Once installed into any BlackBerry Enterprise Server for Microsoft Exchange box, IT managers can add users and apply policies just as they would for any other account. Google Apps Connector handles the Gmail, Calendar, and Contact syncing, and BES handles the data exactly as if it were talking to Exchange. No more going handset by handset installing and configuring all of these standalone apps.

Of course, you probably don’t care about what this means for the IT guys. Those guys are smug, smell sort of strange, and haven’t fixed that printer that’s been jammed up for two weeks. What’s in mean to you?

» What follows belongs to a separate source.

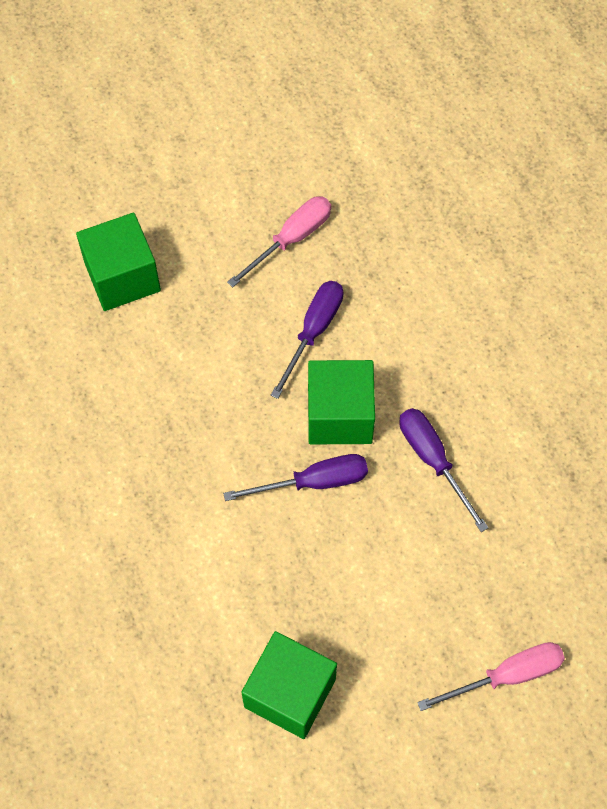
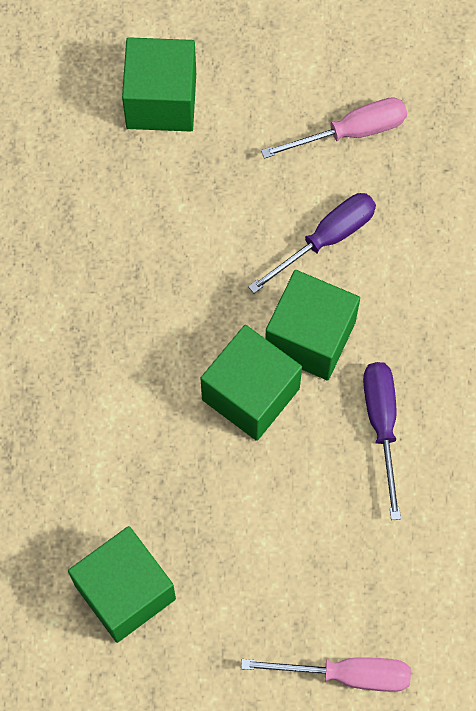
camera: 25 degrees right, 5 degrees up
purple screwdriver [223,454,368,501] -> green cube [201,325,302,441]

  • Gmail with push support, offline access, read/delete sync, spam filtering, and support for archiving/stars right.
  • One-way sync (GCal > BlackBerry) with Google Calendar, with support for recurring meetings and meeting notification alerts.
  • Two-way sync for contacts.

All of it will roll right into the BlackBerry apps you’re already used to using, without installing and configuring a bunch of standalone apps.

Alas, this solution doesn’t come without its limitations. There are certain things that the built-in apps just can’t do, such as Gmail conversations, labels, and full search. For those, you’ll still have to turn to the Gmail application.

Google is currently beta testing Apps Connector with “select companies and universities”, with free availability to all Premier/Education customers come July.